Question

Calculate the lattice energy of NaBr(s), given the following thermochemical equations, where ΔIE and ΔEA are ionization energy and electron affinity, respectively.

Na(s) → Na(g) ΔHf° = +107 kJ

Na(g) → Na+(g) + e– ΔIE = +496 kJ

1/2 Br₂(g) → Br(g) ΔHf° = +112 kJ

Br(g) + e– → Br–(g) ΔEA = –325 kJ

Na(s) + 1/2 Br2(g) → NaBr(s) ΔHf° = -361 kJ

A. –751 kJ
B.+29 kJ
C. –1401 kJ
D.–29 kJ
E.+751 kJ

Answer 1

The lattice energy for NaBr(s) is calculated using the Born-Haber cycle and Hess's Law by adding the sublimation energy. The correct answer is option E.

Step-by-step explanation:

To calculate the lattice energy of NaBr(s) using the given thermochemical equations, we can apply Hess's law and the Born-Haber cycle. The relevant stages in the Born-Haber cycle include sublimation of sodium, dissociation of bromine, ionization of sodium, electron affinity of bromine, and finally the formation of NaBr(s).

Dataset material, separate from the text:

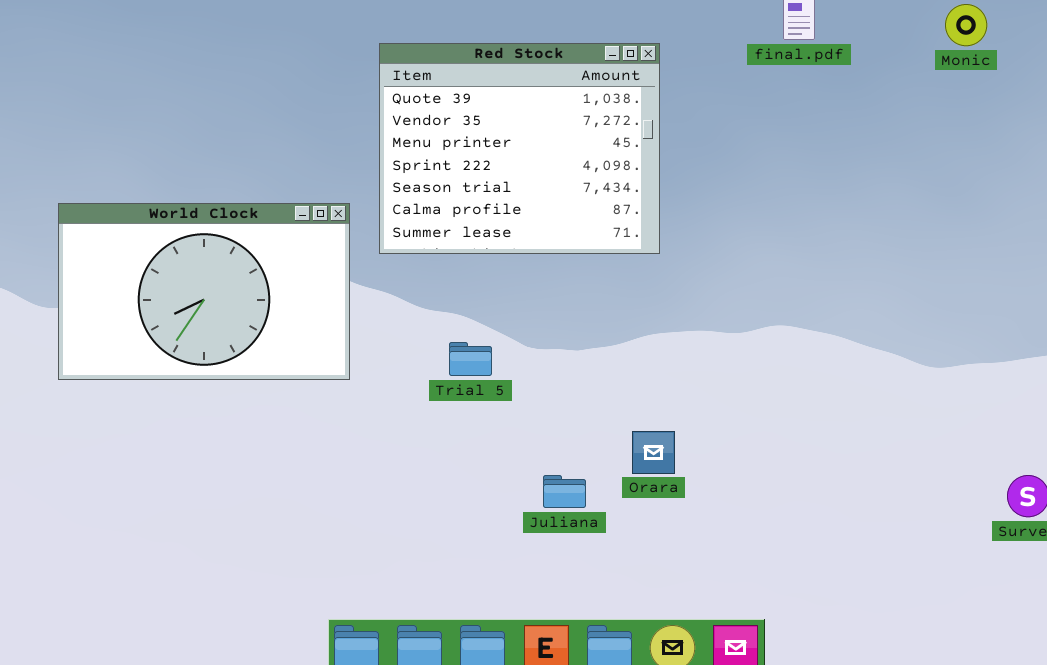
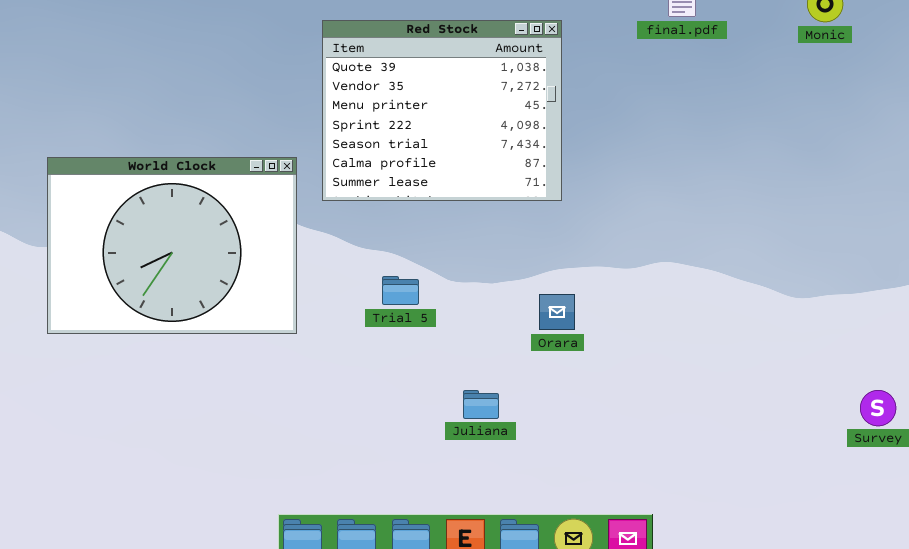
World Clock: [58,203,350,380] -> [47,157,297,334], resized
Orara: [632,431,675,474] -> [539,294,575,330], moved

The lattice energy of NaBr(s) can be found using the following steps: Sublimation energy of Na(s) to Na(g): +107 kJ. Ionization energy of Na(g) to Na+(g): +496 kJ. Dissociation energy of Br2(g) to 2 Br(g): (112 kJ) / 2 = +56 kJ. Electron affinity of Br(g), to form Br-(g): -325 kJ.

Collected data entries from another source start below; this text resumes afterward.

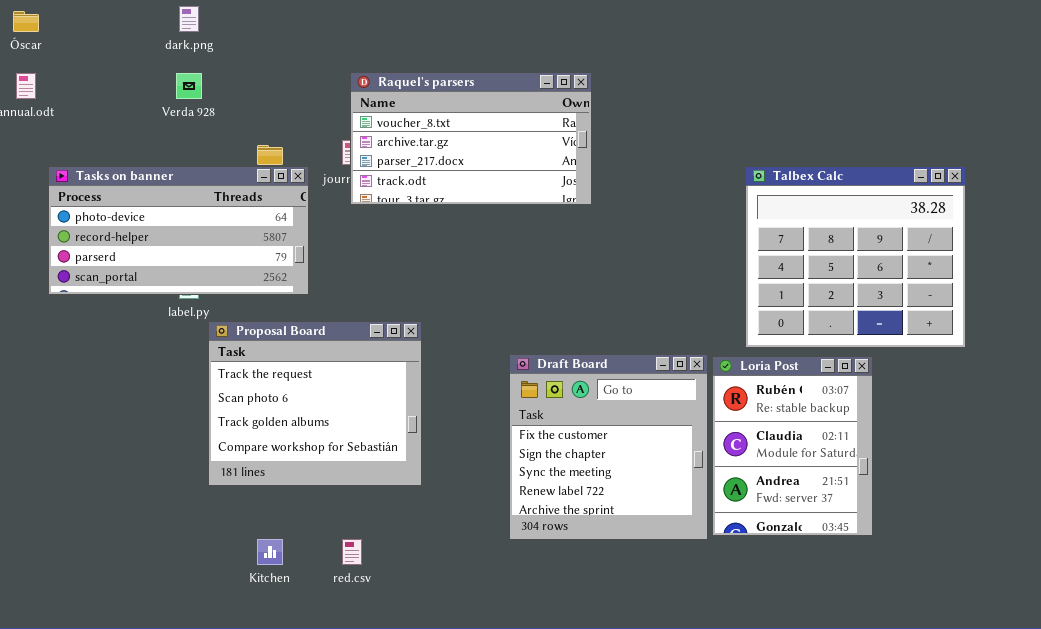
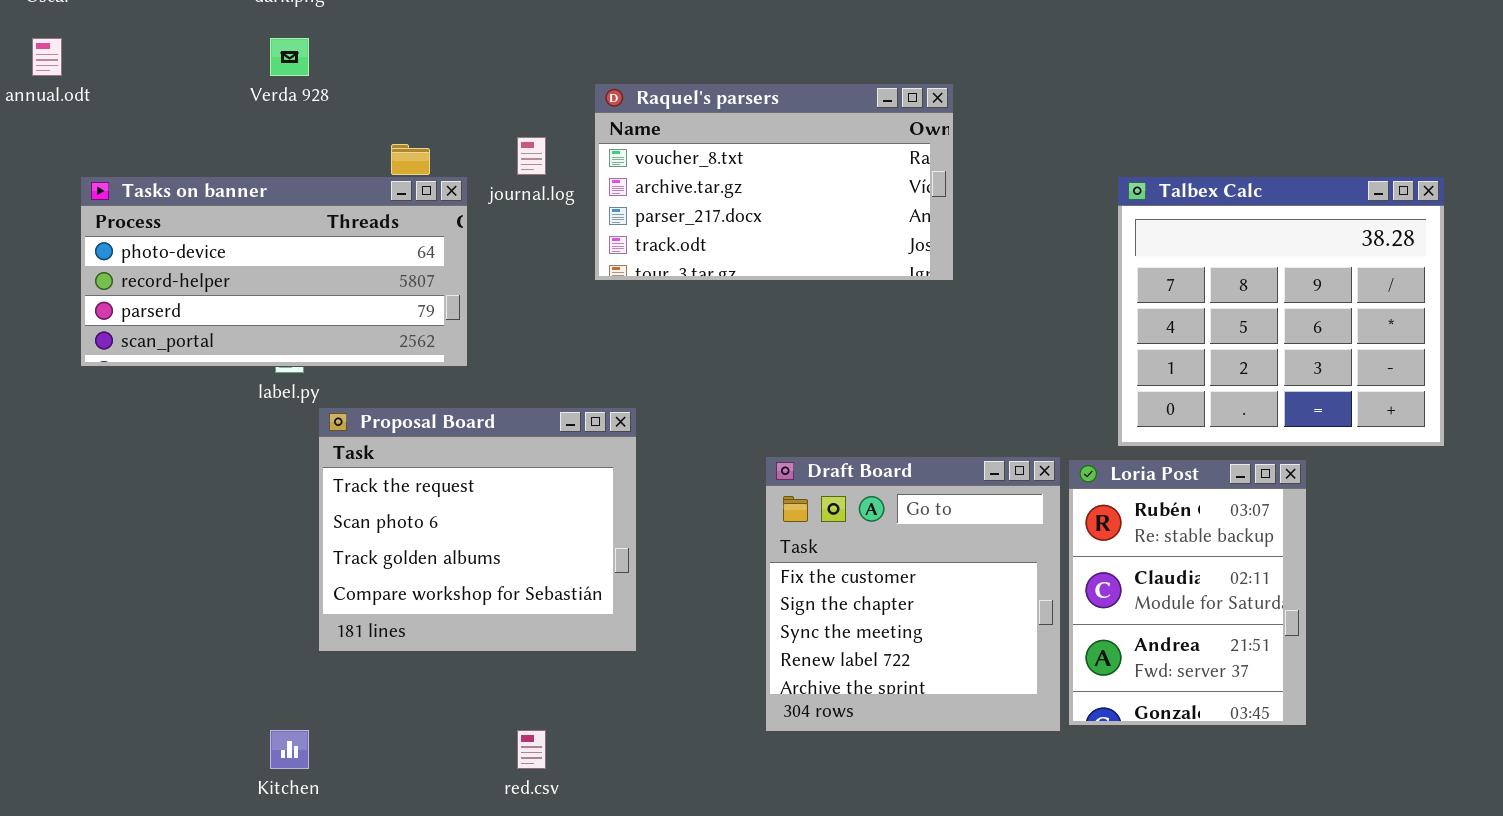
Raquel's parsers: [350,72,592,205] -> [594,83,954,281], moved
Kitchen: [257,539,283,565] -> [270,730,309,769], moved

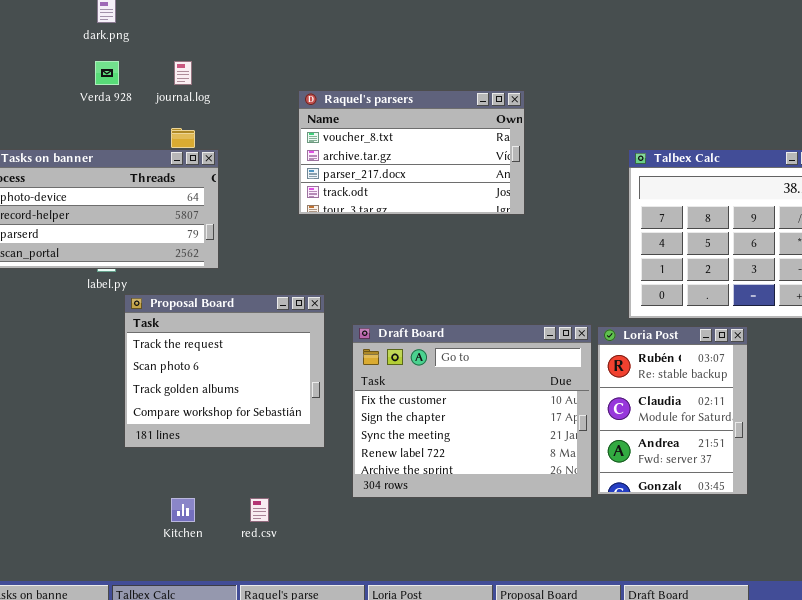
journal.log: [517,137,546,175] -> [174,61,192,85], moved
Draft Board: [765,456,1061,732] -> [352,324,592,498], resized
Kitchen: [270,730,309,769] -> [171,498,195,522], moved

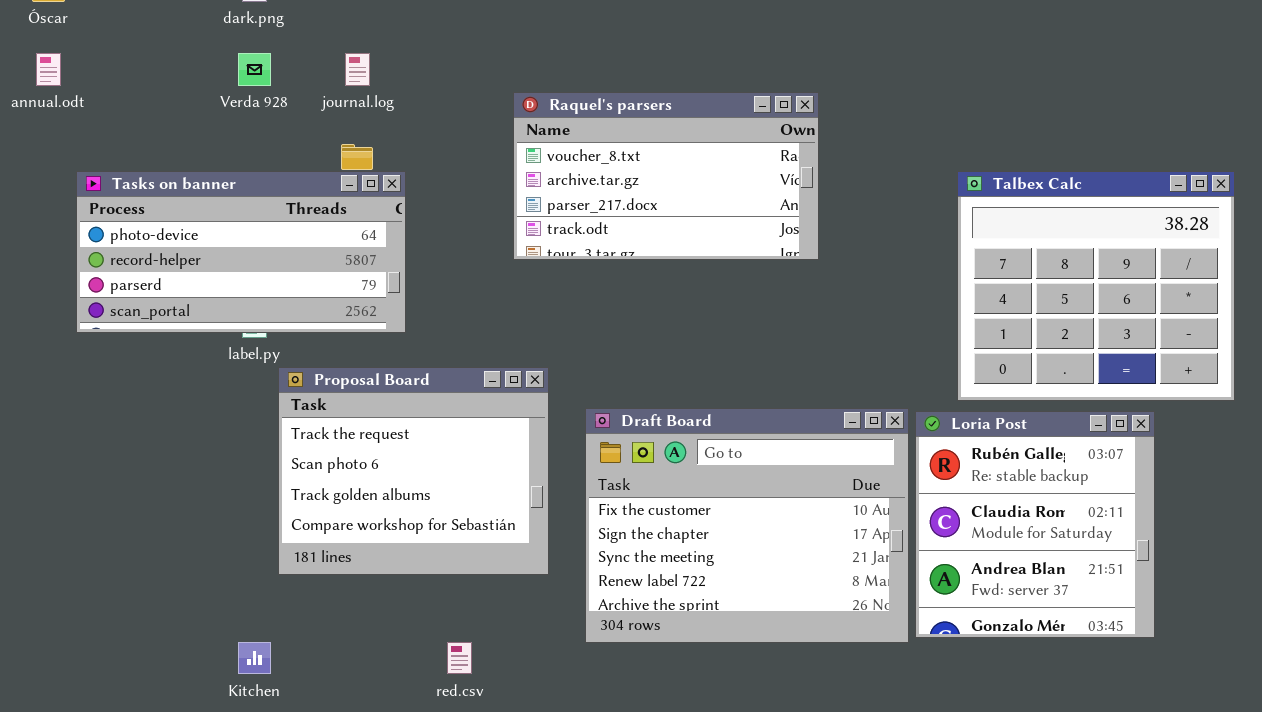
Loria Post: [597,326,748,495] -> [915,411,1155,638], resized
Kitchen: [171,498,195,522] -> [238,642,271,674], moved

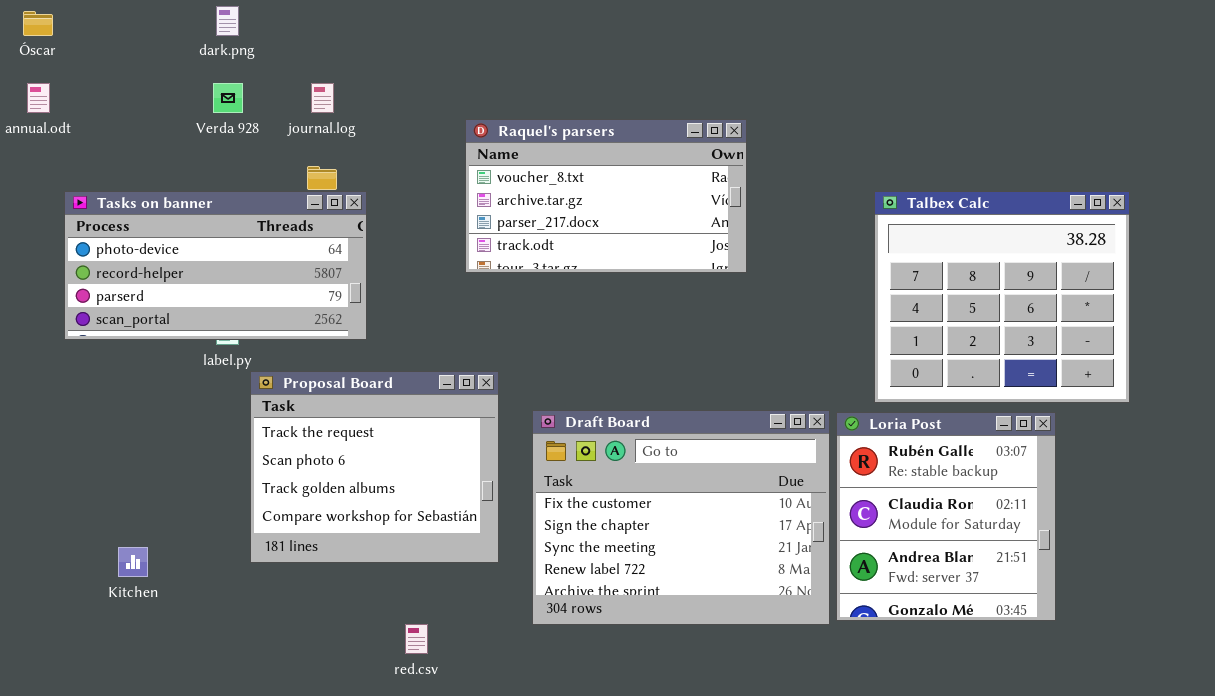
Kitchen: [238,642,271,674] -> [118,547,148,577], moved

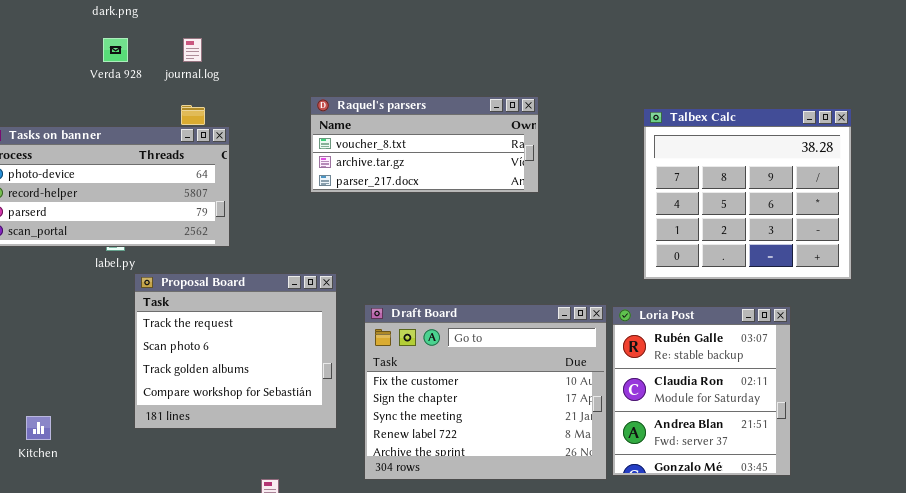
Raquel's parsers: [465,119,747,273] -> [310,96,539,193], resized
Talbex Calc: [874,191,1130,403] -> [643,108,852,280], moved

Heat of formation of NaBr(s), from Na(s) and 1/2 Br2(g): -361 kJ. By summing these values, we get: (+107 kJ) + (+496 kJ) + (+56 kJ) - (-325 kJ) - (-361 kJ) = +751 kJ. Therefore, the calculated lattice energy for NaBr(s) is +751 kJ, which corresponds to answer choice E.